::: DATA TO EXAMINE :::

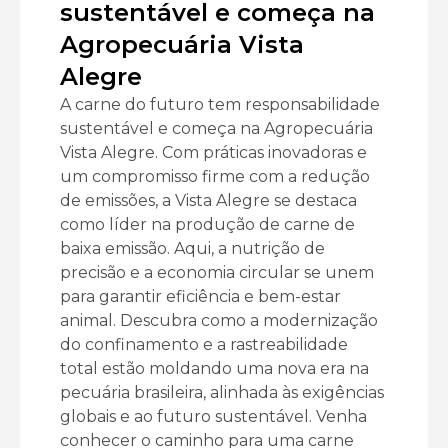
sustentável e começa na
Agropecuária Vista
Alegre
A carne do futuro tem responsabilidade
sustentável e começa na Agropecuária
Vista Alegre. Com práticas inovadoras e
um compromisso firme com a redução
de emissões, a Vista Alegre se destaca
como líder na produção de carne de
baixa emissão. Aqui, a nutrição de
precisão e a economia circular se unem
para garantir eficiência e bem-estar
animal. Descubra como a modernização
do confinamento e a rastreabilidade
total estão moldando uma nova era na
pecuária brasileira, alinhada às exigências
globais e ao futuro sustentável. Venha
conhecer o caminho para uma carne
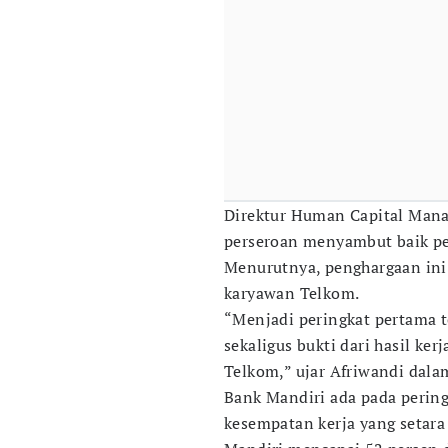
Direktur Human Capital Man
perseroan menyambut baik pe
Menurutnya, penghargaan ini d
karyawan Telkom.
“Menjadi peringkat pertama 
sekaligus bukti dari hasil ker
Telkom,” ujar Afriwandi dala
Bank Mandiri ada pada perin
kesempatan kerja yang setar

:::

**GOAL OF THE EXERCISE:** Without the pictures, copy the material exactly as given.

**SOLUTION:**
sustentável e começa na
Agropecuária Vista
Alegre
A carne do futuro tem responsabilidade
sustentável e começa na Agropecuária
Vista Alegre. Com práticas inovadoras e
um compromisso firme com a redução
de emissões, a Vista Alegre se destaca
como líder na produção de carne de
baixa emissão. Aqui, a nutrição de
precisão e a economia circular se unem
para garantir eficiência e bem-estar
animal. Descubra como a modernização
do confinamento e a rastreabilidade
total estão moldando uma nova era na
pecuária brasileira, alinhada às exigências
globais e ao futuro sustentável. Venha
conhecer o caminho para uma carne
Direktur Human Capital Man
perseroan menyambut baik pe
Menurutnya, penghargaan ini d
karyawan Telkom.
“Menjadi peringkat pertama 
sekaligus bukti dari hasil ker
Telkom,” ujar Afriwandi dala
Bank Mandiri ada pada perin
kesempatan kerja yang setar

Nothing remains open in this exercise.